== Data in this exercise ==
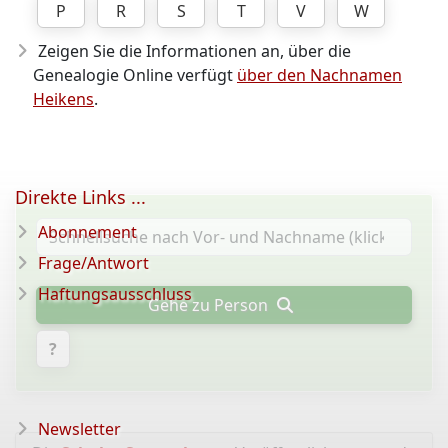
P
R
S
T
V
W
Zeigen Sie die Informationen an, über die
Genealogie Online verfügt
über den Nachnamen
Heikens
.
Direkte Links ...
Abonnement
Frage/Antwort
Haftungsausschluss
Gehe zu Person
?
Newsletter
* * *
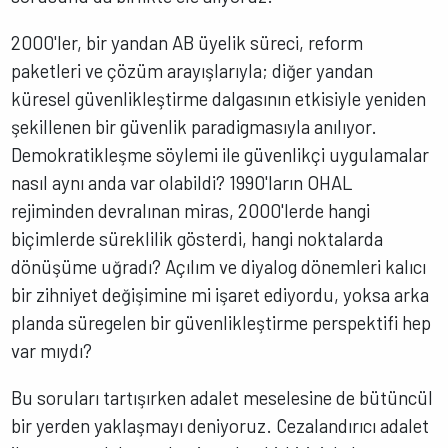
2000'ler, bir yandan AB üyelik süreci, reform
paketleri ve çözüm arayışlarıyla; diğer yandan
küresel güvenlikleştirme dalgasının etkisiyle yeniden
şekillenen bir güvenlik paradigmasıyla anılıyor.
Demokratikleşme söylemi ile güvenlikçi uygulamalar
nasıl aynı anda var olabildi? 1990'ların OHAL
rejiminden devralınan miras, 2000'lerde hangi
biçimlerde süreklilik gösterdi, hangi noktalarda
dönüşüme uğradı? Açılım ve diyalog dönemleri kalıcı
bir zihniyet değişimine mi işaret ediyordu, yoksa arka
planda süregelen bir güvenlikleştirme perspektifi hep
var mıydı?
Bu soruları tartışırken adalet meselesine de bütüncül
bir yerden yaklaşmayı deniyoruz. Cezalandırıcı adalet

== Exercise aim ==
Find the word "yandan" in the data and show each line that holds it.

== Result of this task ==
2000'ler, bir yandan AB üyelik süreci, reform
paketleri ve çözüm arayışlarıyla; diğer yandan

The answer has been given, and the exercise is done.